Fracture initiation and propagation in fluid-saturated rocks are controlled by interaction between fluid flow and rock deformation. The description of hydromechanical coupling is essential for modeling the fracture process. In this paper, an improved hydromechanical model is proposed in the framework of the particle flow simulation method. This model provides a better description of hydraulic properties before and after breakage of bonds and can efficiently describe fluid flow through porous rock matrix and along fractures. The efficiency of the proposed model is first assessed by comparisons with analytical solutions and typical experimental evidences.
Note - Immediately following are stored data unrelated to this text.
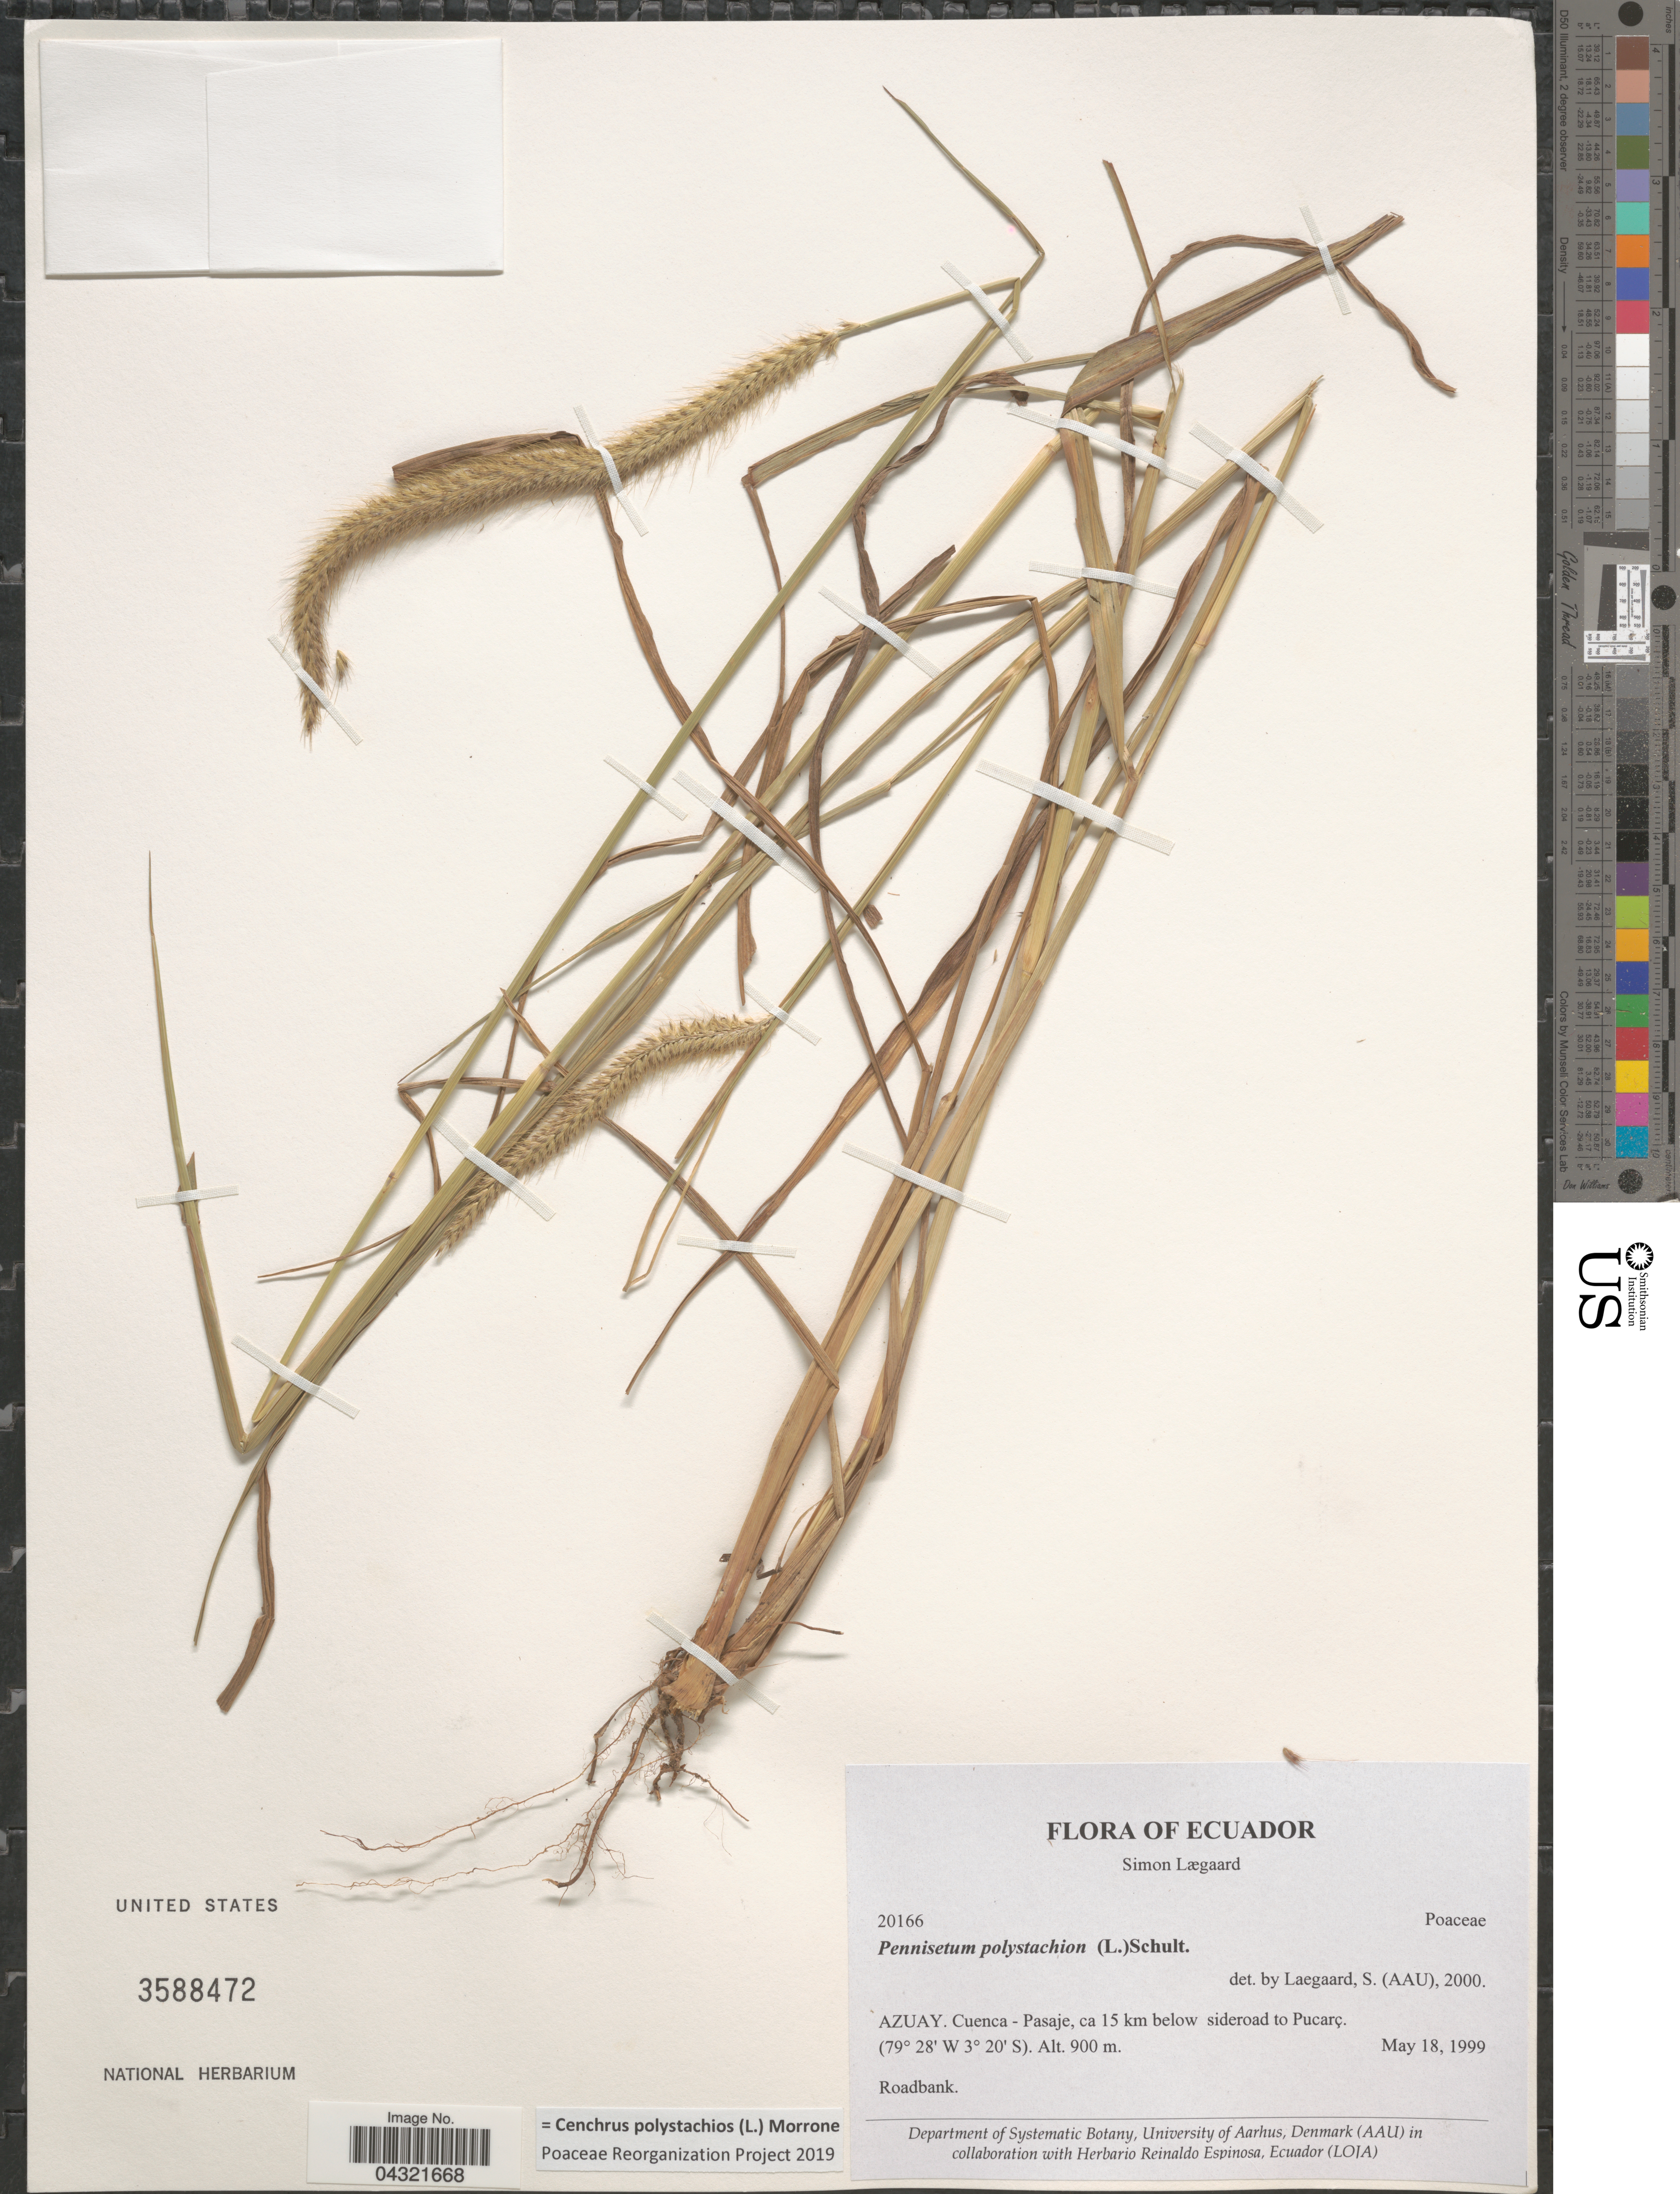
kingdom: Plantae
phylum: Tracheophyta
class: Liliopsida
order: Poales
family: Poaceae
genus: Cenchrus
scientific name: Cenchrus polystachios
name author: (L.) Morrone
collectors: S. Lægaard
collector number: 20166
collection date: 1999-05-18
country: Ecuador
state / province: Azuay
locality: Cuenca-Pasaje, ca 15 km below sideroad to Pucarç. Roadbank.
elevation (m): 900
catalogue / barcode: US 3588472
A series of numerical simulations are then realized to investigate effects of some key parameters such as confining stress, fluid injection rate and viscosity on the initiation and propagation of fractures.

流体饱和岩石中的裂缝起裂和扩展受流体流动和岩石变形之间的相互作用控制。流体力学耦合的描述对于模拟断裂过程至关重要。本文在粒子流模拟方法的框架内提出了一种改进的流体力学模型。该模型更好地描述了键断裂之前和之后的水力特性，并且可以有效地描述通过多孔岩石的流体流动基质和沿裂缝。首先通过与解析解和典型实验证据的比较来评估所提出模型的效率。然后通过一系列数值模拟来研究一些关键参数，如围压、流体注入速率和粘度对裂缝的萌生和扩展的影响。